Dosyadaki kayıt ve belgelerden; davacının Ziraat Odası’na 18.2.2002 tarihinden itibaren kayıtlı olduğu, Tarım Kredi Kooperatifi kaydının olmadığı, üzerine kayıtlı zirai arazisinin bulunduğu, davacının sattığı ürün bedelinden ilk bağ-kur prim kesintisinin 31.01.1996 tarihinde yapılıp 1996 yılı Şubat ayında davalı kurum hesabına yatırıldığı ve başkaca prim kesintisinin bulunmadığı, tarımsal kredi kullanıp kullanmadığının belli olmadığı, dosya arasındaki bilgisayar döküm fotokopisine göre davacının 1.6.2000 tarihinden itibaren tarım Bağ-Kur sigortalısı olarak tescil edildiği anlaşılmaktadır.

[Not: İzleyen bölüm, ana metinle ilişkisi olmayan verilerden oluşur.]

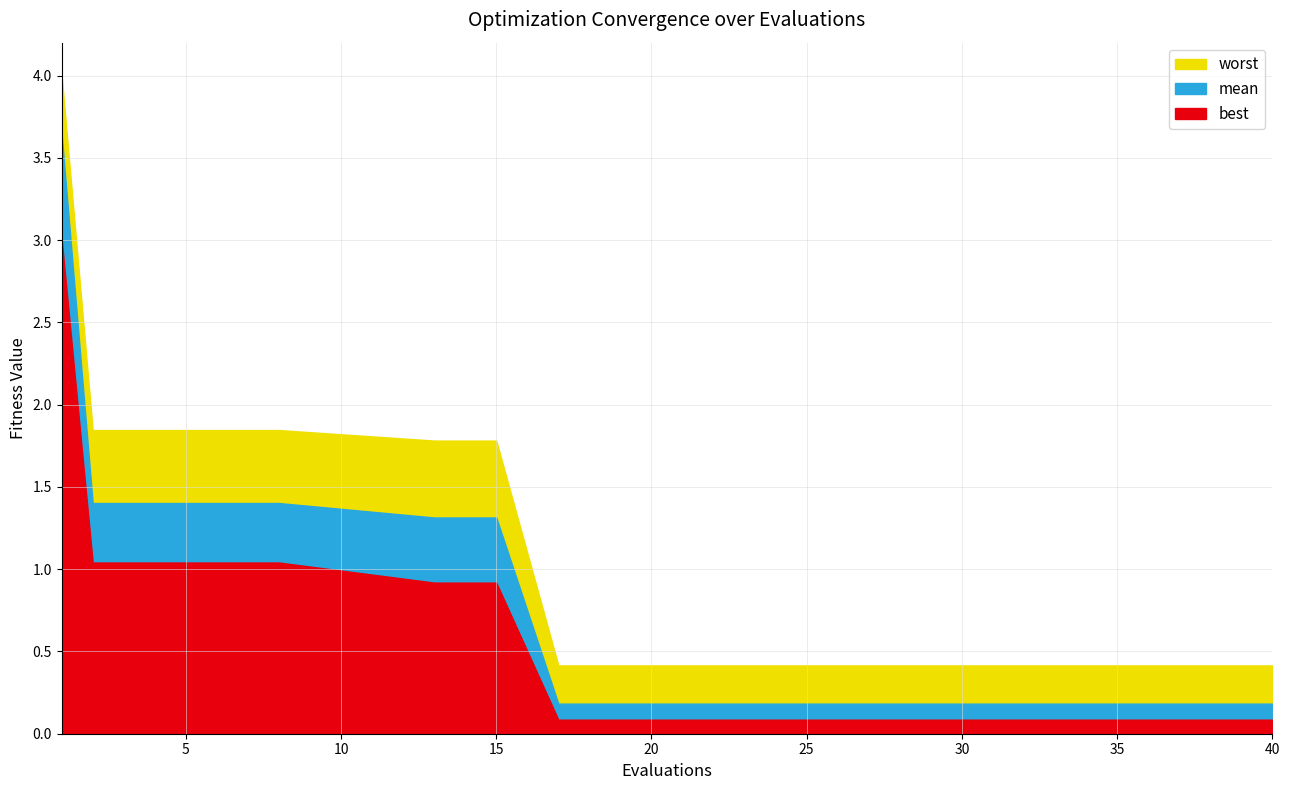

Which series changed the most between 15 and 24?

worst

Mahkemece davacının 1.3.1996-31.12.1996 tarihleri arasında tarım Bağ-Kur sigortalısı olduğuna ilişkin verilen tespit kararı yerinde ise de; 1.1.1997 tarihi ile tescil edildiği 01.06.2000 tarihi arasındaki döneme ilişkin olarak prim ödemesi ve kesintisi bulunmadığı halde bu yılların soyut muhtar ve tanık beyanı ile zabıta araştırmasına dayalı olarak kabul edilmesi ayrıca davacı 01.06.2000 tarihinde tescil edilmekle 01.06.2000 dava tarihi olan 7.7.2000 tarihleri arasındaki dönemde taraflar arasında ihtilaf bulunmamakla tespit kararı verilmesinde hukuki yarar olmadığından bu dönemle ilgili hüküm kurulmasına yer olmadığına karar verilmesi gerekirken tespit kararı verilmiş olması usul ve yasaya aykırı olup bozma nedenidir.
O halde, davalı Kurumun bu yönleri amaçlayan temyiz itirazları kabul edilmeli ve hüküm bozulmalıdır.
SONUÇ: Hükmün yukarıda açıklanan nedenlerle BOZULMASINA, 22.12.2008 gününde oybirliğiyle karar verildi.